I got on the radio and tried reaching air.

Maverick Maverick this is Golf-3-Charlie

I called for them about 10 times, before a forward air controller got on and said that our air was not scheduled to be on station for another 25 minutes.


The FAC asked me the situation.

We’re pinned down on two sides by automatic machine gun fire. Casualties unknown. Need immediate air support.

The FAC said he’d scramble some support right away. He got back on and said that he was scrambling some fighter pilots, but they were 120 miles out, and our scheduled helo support was launching early to bail us out.


I then heard the fighter pilots get on the tac.

Golf-3-Charlie this is (blank) we are 120 miles out from your pos, ETA 5 minutes.

About 30 seconds later they said the coolest thing I’ve ever heard.

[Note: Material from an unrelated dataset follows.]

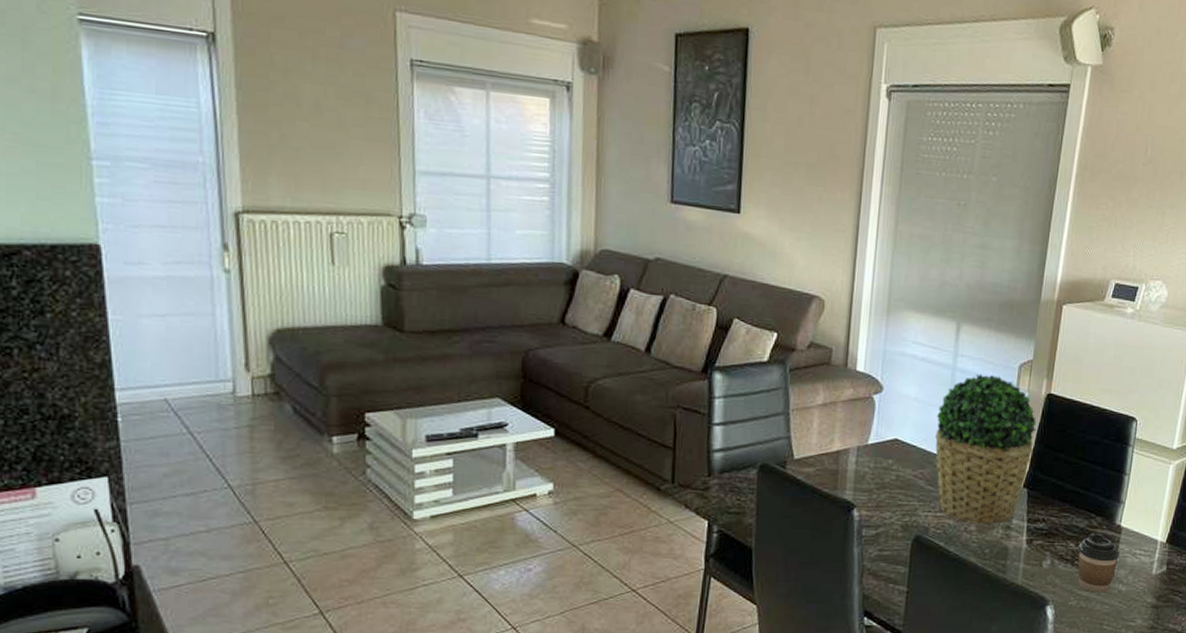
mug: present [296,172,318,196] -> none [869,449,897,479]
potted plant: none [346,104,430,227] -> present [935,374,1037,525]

Golf-3-Charlie, we are super sonic.

The only thing that would have been better is if we had pulled out some serious Top Gun lines like "We’re too close for missiles, switching to guns" or if I had said "5 MINUTES?!? This thing’ll be over in 3!!"

At this point in the firefight I unfortunately had to pass the radio off to another member of the squad because we were beginning to get flanked to the south. I really can’t even give a narrative from this point because so much started happening. The fight was over just as air got on station (they should have launched Maverick and Goose on ready 5), which I’m not going to complain about, because like I said, it was the scariest thing I’ve ever encountered.

Well enough about that one. Well actually not quite. After the firefight we returned to the patrol base, where, like Bill Lumbergh from Office Space, we were told "Ummm….Yeah…we’re gonna need you to go back out and finish that mission." Awesome.

I finally got some sleep that night. About 7 straight hours, which felt like 20. Got a good wake up call too. It was a mortar landing about 5 feet outside the wall of our house. Right after, machine gun fire started pouring in through the windows…and then more mortars starting falling. The machine gun fire was so loud that you couldn’t even yell and get people organized, well that and some of the people had busted ear drums from the first mortar. I threw my flak and helmet on, still just in my underwear, and ran to a doorway to see what the hell was going on. This is gonna go down as my second scariest moment, sneaking right ahead of the Wizard of Oz and the time a spider landed on me in the shower. Everyone in the house honestly thought we were about to get overrun. I honestly thought as I pointed my rifle out the door that I was going to be aiming in on about 50 insurgents charging with bayonets fixed. VERY luckily, that did not happen. This attack did raise some serious questions though. If you die in your underwear, do your buddies tell anyone? Also, one of our Doc’s was using the restroom when the first mortar hit, very close to where he was. He had no gear with him. He dove onto the ground and was faced with a major dilemma. Do you wipe before you run for your gear?? Or do you just go? He opted for wiping, which, lying down, I’m not even sure is anatomically possible. My buddy Muir was brushing his teeth when it happened. He dove onto the ground and grabbed his rifle. About 2 minutes later he realized that he was still holding his tooth brush. He thought, do I drop my toothbrush on the ground?? I mean, we still have a couple of days left, and I’ll need to brush my teeth. He must of dropped it because we never found it.

Once again, we were lucky. We only had to medevac one guy, he was on post on the roof, right above where the first one landed and was knocked unconscious for about a minute and a half. He must have torn his tempanic membrane because we was in complete vertigo when he came too, he couldn’t walk and had no idea what was up and down. A bunch of other people got
concussions and some scrapes and cuts from shattering glass, but overall like I said we were lucky.

What else…
-I dominated a few games of Uno. Unfortunately the number of games I won was vastly overshadowed by the number I lost.
-I’m terrible at Soduku, so don’t bother sending anymore of those books.
-It is possible to sweat so much at night that you honestly cannot tell when you wake up whether you wet the bed.
-A cow will pee on a patch of grass and immediately turn around and eat that same grass like it’s something Miles Davis would do. Seriously, I saw this about three different times on security halts.